Wednesday, October 11, 2006

go be patient somewhere else

An unduly distressful completely unproductive lazy morning leading up to hours at Kinkos and the Post Office, lines, toddlers, tiny wars over stickers, spinach feta turnovers disentigrated over corporate rugs. Moving on to the hardware store, a parking ticket, a dead battery, running out of baby wipes, a trashed house, two weekends worth of business/pleasure/road trips and home neglect on the horizon. I get home and burn a bowl of pasta while splitting wood outside. I give my girls leftovers and "cookies" [read: no fat fig newmans] and exhaustedly put them to bed after Becca and I fly them all over the downstairs. They're hyper so Lyli gets up 3 times before sleep. I overload, therefore I energize. I store up energy, only to let it all flood out. Sometimes my myriad projects pile up to overflowing... I feel an accck! worthy of Bill the Cat, or Cathy.

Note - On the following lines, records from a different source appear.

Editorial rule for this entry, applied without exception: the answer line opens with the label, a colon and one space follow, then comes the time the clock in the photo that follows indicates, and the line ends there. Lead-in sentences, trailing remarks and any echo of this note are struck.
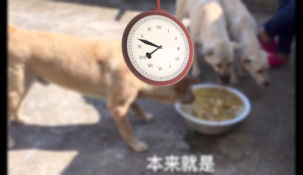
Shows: 7:48
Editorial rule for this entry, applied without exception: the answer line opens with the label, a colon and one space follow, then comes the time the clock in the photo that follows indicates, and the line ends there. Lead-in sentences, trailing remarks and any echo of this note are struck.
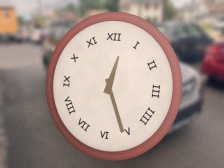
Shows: 12:26
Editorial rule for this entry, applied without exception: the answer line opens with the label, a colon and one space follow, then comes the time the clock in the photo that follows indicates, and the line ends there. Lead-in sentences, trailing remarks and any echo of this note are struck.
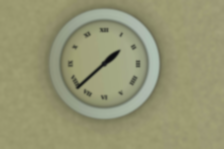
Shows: 1:38
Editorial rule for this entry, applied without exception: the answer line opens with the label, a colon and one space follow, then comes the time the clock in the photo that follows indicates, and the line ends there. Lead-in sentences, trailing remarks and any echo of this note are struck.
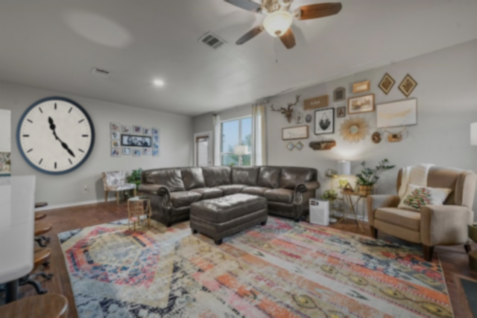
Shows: 11:23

Musing on the oddities emanating from my own mouth these days:

"kitty doesn't go in the oven"

"go be patient somewhere else"

"you can have more food the next time you eat sweety"

"run with scissors after you clean your room"

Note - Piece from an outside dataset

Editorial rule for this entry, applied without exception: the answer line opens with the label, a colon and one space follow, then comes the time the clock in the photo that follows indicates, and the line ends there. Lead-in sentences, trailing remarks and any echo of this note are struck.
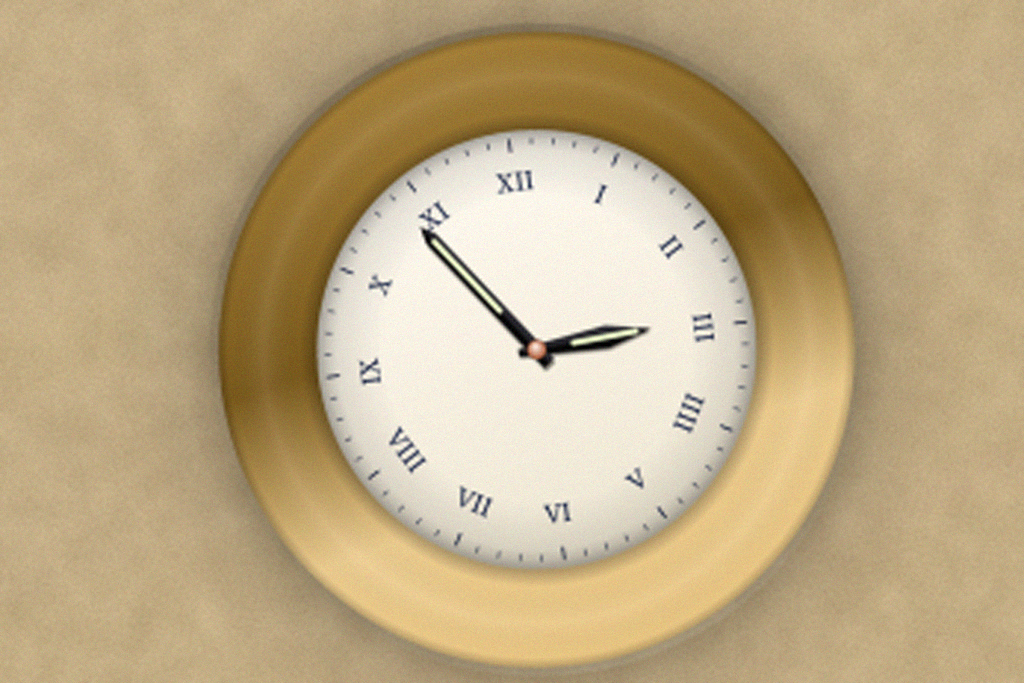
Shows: 2:54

"did you just say 'coochie time time'?"

"please abstain from hugging papa's leg until you have successfully removed all the applesauce from your person." [yeah, I really talk to my kids this way]

[insert bizarre parental trick of the tongue-mind here]

Some friends appear when providence calls upon them to perform, sometimes these angels are devils temporarily gifted wings and a mission, sometimes these momentary angels take the form of total strangers, new lovers, a man from out of town, a new customer, a fresh face at the drive-through bank window.

Their presence reminds us that our actions and emotions are worthwhile and admirable. Their touch reassures us that we are human, manifold, sexual, real.
Their wings beating against the windowpane makes us dream in staggered instances, little polaroids of yesterdays and tomorrows, dream-smells more real than their very impetus.

I sweat beside my woodstove, currently cooking at slightly over 700 degrees farenheit, my visions of the future bleeding out my awkward grins that should be tears as I sit alone in a house I call a home.